_EXERCISE_
Every line below that holds the string "nose" should be copied out.

.....

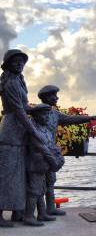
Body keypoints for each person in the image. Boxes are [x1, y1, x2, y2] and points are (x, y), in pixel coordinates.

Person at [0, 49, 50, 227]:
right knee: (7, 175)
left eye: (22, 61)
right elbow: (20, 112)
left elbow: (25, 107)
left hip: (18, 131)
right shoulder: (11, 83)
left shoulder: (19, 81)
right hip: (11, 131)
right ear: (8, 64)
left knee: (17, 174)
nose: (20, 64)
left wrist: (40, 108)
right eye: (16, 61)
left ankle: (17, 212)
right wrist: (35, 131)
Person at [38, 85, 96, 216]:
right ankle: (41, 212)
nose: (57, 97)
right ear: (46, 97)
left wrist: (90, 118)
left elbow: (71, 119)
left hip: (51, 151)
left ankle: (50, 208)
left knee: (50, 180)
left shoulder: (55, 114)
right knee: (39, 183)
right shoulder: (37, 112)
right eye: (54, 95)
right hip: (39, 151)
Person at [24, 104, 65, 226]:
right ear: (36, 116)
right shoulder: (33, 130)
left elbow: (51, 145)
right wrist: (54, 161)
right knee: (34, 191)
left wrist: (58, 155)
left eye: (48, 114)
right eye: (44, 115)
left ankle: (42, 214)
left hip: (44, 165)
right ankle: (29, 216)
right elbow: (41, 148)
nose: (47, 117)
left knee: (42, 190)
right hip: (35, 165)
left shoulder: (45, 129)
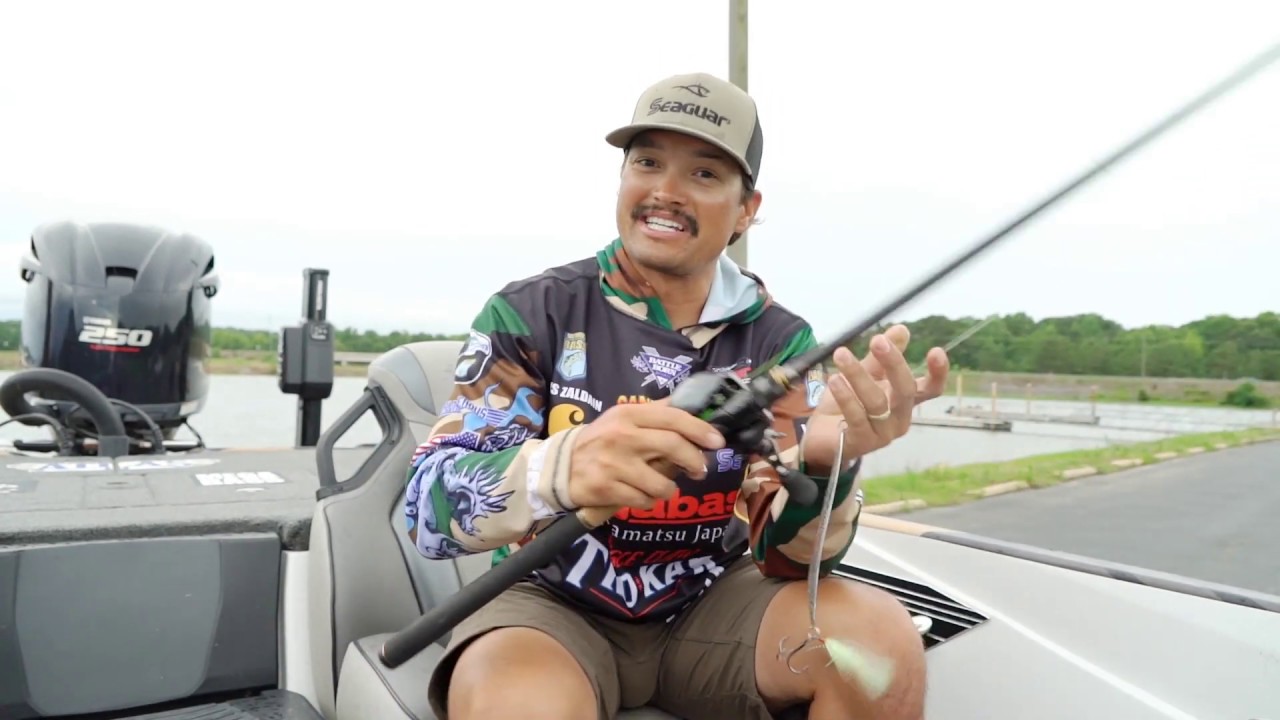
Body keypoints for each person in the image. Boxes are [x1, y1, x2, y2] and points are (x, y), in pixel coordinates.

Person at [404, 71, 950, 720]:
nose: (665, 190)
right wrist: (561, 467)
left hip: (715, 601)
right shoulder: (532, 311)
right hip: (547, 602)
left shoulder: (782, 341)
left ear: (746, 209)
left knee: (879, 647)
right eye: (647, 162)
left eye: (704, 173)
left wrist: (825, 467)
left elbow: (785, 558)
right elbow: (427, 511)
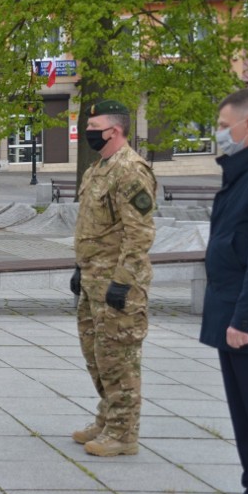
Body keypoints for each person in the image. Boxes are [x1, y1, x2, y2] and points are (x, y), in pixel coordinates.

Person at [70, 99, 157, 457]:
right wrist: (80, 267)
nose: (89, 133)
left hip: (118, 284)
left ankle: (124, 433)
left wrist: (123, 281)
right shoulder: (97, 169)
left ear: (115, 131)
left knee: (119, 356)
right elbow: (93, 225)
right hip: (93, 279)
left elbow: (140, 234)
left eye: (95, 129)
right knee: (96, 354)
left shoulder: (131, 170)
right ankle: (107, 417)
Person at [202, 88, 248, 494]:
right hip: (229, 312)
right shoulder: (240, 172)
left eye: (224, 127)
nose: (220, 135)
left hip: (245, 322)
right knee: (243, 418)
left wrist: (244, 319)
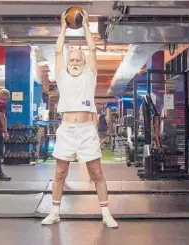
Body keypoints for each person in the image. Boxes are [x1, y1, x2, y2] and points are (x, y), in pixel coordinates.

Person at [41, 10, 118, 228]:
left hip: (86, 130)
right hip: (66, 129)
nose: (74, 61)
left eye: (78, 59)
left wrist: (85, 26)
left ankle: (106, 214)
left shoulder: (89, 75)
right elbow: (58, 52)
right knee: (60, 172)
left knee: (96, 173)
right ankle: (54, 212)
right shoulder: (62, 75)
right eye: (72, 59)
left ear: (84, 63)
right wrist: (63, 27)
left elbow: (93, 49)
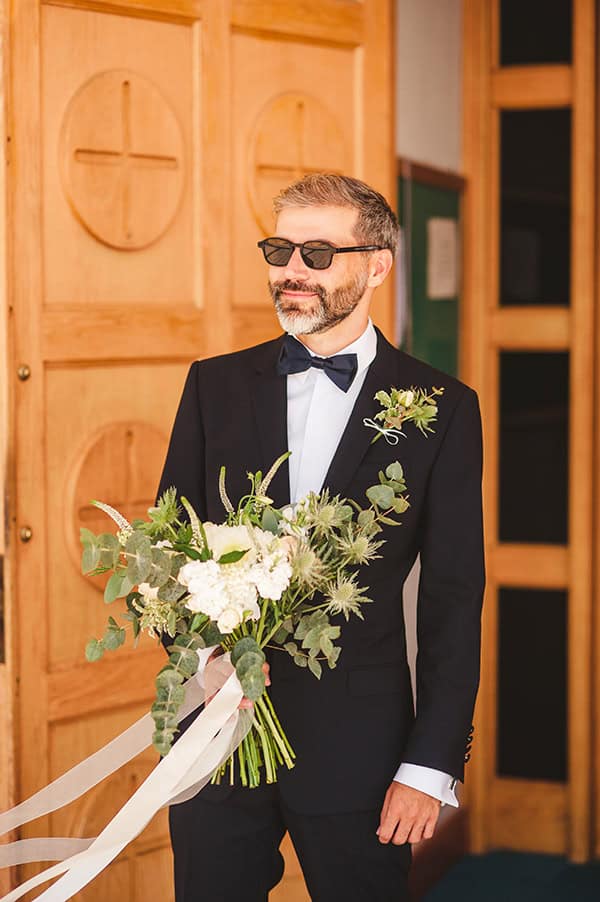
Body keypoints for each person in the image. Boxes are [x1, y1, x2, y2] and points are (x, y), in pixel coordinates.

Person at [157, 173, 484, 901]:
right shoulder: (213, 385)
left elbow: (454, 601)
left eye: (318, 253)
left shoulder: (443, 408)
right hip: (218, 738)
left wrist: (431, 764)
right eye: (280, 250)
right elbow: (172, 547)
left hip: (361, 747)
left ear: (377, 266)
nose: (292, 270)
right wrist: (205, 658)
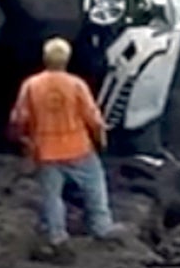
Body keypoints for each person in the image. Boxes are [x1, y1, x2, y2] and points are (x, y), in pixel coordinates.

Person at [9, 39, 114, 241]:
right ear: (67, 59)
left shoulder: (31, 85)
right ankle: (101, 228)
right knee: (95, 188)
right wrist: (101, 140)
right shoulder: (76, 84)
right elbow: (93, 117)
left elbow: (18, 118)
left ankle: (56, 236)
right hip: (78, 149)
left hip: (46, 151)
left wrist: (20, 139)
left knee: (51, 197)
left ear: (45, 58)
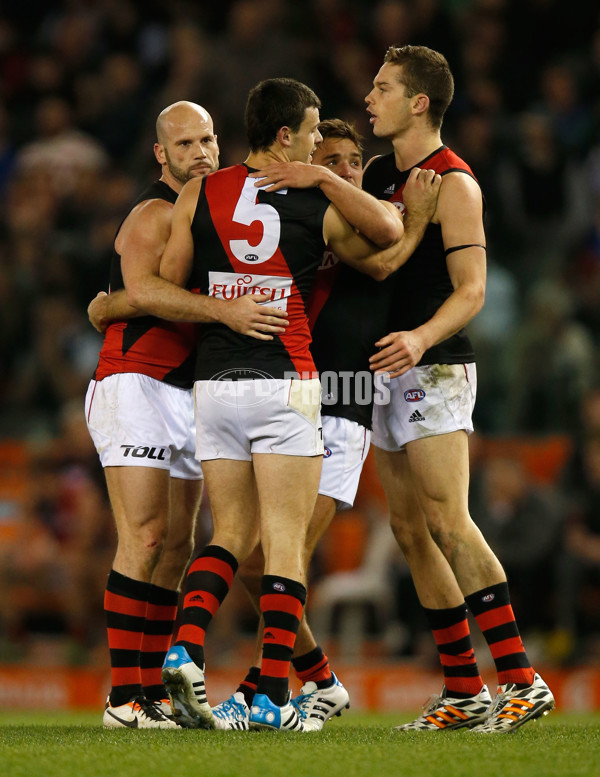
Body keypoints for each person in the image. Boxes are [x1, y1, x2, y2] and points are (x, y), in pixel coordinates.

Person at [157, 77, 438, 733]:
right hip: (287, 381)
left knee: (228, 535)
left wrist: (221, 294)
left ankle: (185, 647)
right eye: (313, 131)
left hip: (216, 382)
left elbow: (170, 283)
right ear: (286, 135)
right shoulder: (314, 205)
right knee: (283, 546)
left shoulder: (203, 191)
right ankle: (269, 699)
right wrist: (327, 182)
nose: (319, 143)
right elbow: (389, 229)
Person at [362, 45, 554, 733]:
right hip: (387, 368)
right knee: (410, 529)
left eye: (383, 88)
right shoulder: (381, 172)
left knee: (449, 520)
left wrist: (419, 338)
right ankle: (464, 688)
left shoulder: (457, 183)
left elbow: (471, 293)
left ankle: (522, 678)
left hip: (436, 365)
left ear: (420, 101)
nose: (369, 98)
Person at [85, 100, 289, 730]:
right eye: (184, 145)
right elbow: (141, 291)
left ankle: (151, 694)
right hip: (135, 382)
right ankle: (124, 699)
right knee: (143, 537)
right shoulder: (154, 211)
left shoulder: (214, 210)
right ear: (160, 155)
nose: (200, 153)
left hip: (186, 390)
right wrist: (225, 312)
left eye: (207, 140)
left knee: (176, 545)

.....

_YOUR RESPONSE_
nose: (20, 64)
nose: (57, 97)
nose: (47, 117)
nose: (665, 190)
nose: (89, 133)
nose: (220, 135)
nose: (74, 61)
nose: (292, 270)
nose: (319, 143)
nose: (369, 98)
nose: (200, 153)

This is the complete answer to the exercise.